Stored data

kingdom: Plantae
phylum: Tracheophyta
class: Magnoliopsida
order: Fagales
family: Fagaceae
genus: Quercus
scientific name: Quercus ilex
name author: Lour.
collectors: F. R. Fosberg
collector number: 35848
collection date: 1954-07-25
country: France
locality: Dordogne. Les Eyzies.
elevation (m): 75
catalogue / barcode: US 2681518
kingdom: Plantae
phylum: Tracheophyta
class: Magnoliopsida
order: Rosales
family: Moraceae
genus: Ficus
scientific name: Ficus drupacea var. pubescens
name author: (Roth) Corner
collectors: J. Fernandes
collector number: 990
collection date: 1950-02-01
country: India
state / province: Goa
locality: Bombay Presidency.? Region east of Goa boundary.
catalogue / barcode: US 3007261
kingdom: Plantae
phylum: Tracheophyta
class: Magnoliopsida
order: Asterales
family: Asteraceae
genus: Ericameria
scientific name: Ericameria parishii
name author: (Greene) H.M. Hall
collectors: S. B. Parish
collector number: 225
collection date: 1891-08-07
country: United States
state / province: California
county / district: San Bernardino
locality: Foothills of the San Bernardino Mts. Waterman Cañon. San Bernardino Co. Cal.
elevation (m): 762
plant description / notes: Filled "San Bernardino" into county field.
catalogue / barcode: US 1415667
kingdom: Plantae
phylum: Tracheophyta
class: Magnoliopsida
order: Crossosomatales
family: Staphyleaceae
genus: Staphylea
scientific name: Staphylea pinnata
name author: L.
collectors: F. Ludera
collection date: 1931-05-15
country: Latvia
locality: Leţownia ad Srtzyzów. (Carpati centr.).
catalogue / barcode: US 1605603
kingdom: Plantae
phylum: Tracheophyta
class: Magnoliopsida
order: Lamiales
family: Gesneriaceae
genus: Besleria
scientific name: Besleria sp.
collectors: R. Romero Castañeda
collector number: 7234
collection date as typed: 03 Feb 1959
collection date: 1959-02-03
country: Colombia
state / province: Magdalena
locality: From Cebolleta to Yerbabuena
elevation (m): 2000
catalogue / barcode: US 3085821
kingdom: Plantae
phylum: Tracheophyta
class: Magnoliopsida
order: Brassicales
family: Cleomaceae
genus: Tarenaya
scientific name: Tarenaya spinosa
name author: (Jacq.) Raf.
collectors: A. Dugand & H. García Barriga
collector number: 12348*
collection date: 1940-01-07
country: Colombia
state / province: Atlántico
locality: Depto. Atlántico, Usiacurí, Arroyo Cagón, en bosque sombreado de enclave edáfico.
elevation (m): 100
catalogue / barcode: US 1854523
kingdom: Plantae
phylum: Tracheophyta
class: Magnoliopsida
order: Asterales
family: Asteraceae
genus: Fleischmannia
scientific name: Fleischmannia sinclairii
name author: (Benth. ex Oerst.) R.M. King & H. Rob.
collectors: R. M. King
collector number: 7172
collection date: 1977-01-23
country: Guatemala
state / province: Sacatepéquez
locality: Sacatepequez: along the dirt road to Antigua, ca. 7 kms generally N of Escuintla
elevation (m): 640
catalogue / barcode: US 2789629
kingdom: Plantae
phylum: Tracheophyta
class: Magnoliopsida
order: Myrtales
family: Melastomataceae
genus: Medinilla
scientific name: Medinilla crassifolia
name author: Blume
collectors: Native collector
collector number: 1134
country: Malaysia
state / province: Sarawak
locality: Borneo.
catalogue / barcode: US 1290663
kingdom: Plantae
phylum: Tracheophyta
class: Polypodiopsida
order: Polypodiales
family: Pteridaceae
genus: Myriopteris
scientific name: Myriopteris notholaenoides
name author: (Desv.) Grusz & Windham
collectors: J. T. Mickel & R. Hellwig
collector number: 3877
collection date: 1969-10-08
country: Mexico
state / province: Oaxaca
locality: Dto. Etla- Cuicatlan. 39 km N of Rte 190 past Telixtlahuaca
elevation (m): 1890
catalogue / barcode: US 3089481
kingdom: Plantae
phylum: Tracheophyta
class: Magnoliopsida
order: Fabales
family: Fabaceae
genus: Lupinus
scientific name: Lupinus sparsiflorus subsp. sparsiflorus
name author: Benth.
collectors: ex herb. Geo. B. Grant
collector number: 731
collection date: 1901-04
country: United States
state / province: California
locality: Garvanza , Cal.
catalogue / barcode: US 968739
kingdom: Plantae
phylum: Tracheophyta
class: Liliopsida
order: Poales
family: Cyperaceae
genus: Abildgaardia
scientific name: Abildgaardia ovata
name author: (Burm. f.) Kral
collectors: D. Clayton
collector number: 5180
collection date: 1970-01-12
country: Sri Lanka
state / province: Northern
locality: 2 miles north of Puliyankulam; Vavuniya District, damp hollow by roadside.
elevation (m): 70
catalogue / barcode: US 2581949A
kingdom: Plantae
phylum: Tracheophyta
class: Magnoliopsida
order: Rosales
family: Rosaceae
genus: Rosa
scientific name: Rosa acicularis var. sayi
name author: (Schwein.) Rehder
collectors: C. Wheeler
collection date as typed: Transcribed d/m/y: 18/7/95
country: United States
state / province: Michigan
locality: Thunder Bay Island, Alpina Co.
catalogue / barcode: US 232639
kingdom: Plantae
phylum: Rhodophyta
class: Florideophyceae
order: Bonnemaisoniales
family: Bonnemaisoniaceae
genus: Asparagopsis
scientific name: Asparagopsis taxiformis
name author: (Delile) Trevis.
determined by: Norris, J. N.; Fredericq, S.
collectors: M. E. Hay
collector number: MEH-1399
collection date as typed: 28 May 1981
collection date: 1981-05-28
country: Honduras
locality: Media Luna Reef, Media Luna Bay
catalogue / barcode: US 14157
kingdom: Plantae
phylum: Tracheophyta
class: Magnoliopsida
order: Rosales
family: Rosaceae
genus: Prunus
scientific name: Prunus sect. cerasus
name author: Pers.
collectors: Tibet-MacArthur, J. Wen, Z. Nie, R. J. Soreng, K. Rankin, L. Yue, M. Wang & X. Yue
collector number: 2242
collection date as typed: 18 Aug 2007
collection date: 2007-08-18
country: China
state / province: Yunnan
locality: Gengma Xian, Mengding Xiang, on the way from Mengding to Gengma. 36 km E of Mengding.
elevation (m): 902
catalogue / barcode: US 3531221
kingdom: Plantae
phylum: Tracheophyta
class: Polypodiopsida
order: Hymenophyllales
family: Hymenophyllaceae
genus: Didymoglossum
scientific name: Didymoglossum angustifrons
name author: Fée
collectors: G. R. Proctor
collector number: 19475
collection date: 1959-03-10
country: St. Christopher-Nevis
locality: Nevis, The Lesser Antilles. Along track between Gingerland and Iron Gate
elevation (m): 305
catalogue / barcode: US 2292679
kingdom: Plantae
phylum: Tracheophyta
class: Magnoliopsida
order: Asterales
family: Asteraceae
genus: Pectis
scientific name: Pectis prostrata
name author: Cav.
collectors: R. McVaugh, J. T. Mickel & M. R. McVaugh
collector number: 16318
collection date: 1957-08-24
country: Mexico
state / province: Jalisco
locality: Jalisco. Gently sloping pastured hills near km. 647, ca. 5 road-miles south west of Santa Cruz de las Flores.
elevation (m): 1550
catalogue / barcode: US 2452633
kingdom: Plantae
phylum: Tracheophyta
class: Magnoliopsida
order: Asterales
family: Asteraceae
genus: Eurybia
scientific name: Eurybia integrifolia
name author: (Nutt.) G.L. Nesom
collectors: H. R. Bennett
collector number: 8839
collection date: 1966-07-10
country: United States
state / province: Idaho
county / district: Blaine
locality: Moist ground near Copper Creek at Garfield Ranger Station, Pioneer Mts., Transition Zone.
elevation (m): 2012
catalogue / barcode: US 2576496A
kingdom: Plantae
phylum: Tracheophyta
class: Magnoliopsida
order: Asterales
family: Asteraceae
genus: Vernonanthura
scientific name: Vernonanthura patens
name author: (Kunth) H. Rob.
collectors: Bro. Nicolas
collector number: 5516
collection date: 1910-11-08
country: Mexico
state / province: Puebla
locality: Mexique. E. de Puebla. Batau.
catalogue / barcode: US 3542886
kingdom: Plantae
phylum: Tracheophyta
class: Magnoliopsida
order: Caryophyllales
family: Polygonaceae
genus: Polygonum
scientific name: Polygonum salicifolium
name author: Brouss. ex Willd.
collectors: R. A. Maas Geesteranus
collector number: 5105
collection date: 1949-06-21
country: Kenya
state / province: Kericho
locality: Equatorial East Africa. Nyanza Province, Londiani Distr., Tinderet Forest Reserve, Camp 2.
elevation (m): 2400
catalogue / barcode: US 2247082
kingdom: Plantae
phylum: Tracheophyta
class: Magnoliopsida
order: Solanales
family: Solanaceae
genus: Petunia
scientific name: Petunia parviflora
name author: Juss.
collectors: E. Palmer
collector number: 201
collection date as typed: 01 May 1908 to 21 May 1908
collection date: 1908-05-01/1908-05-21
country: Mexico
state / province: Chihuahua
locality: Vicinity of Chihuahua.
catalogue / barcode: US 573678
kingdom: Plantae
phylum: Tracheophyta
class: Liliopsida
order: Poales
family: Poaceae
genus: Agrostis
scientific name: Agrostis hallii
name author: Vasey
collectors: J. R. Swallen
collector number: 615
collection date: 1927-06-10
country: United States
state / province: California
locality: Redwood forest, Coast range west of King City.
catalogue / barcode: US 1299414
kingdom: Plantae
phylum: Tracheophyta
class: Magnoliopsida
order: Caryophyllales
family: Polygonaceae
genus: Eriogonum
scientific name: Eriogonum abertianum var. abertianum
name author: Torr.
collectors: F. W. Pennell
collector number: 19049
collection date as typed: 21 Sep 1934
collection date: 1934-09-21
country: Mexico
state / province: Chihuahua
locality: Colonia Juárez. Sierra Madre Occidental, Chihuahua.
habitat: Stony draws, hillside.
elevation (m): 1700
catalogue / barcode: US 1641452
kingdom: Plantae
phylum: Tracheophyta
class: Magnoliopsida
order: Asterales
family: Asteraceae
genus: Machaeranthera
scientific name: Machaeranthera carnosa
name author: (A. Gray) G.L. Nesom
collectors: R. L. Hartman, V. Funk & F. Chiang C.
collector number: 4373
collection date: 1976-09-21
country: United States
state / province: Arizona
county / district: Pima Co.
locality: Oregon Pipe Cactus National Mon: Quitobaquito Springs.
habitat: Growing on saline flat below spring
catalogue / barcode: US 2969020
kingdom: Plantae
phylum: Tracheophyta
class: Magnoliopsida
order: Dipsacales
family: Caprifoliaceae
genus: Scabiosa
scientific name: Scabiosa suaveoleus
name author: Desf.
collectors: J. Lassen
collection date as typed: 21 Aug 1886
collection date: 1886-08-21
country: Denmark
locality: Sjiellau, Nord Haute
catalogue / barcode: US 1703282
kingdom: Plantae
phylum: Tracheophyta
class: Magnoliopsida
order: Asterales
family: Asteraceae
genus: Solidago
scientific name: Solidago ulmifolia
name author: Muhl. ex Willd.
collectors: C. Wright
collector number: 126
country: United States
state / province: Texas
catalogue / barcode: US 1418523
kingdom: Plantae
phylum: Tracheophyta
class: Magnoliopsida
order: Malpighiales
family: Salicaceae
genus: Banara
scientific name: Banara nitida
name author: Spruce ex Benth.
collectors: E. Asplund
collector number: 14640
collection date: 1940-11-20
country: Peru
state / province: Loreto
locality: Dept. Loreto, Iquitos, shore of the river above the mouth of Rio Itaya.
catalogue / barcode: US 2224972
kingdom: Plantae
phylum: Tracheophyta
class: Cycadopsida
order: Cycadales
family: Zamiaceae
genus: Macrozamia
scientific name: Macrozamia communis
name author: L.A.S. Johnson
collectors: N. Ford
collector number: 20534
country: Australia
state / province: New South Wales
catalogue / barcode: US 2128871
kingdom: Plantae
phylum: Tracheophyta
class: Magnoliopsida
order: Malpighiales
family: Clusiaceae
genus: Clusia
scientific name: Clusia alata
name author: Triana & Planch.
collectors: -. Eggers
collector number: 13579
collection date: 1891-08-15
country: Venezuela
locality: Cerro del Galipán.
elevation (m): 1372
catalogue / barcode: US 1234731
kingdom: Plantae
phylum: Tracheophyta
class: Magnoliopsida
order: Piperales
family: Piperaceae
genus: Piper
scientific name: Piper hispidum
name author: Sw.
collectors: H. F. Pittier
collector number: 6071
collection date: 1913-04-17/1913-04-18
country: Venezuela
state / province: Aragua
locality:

** INSTRUCTION **
Rewrite everything in the listing from the line containing "scientific name: Pectis prostrata" down to the line containing "county / district: Blaine", substituting "nation" for "country" and leaving all else unchanged.

** THE SOLUTION **
scientific name: Pectis prostrata
name author: Cav.
collectors: R. McVaugh, J. T. Mickel & M. R. McVaugh
collector number: 16318
collection date: 1957-08-24
nation: Mexico
state / province: Jalisco
locality: Jalisco. Gently sloping pastured hills near km. 647, ca. 5 road-miles south west of Santa Cruz de las Flores.
elevation (m): 1550
catalogue / barcode: US 2452633
kingdom: Plantae
phylum: Tracheophyta
class: Magnoliopsida
order: Asterales
family: Asteraceae
genus: Eurybia
scientific name: Eurybia integrifolia
name author: (Nutt.) G.L. Nesom
collectors: H. R. Bennett
collector number: 8839
collection date: 1966-07-10
nation: United States
state / province: Idaho
county / district: Blaine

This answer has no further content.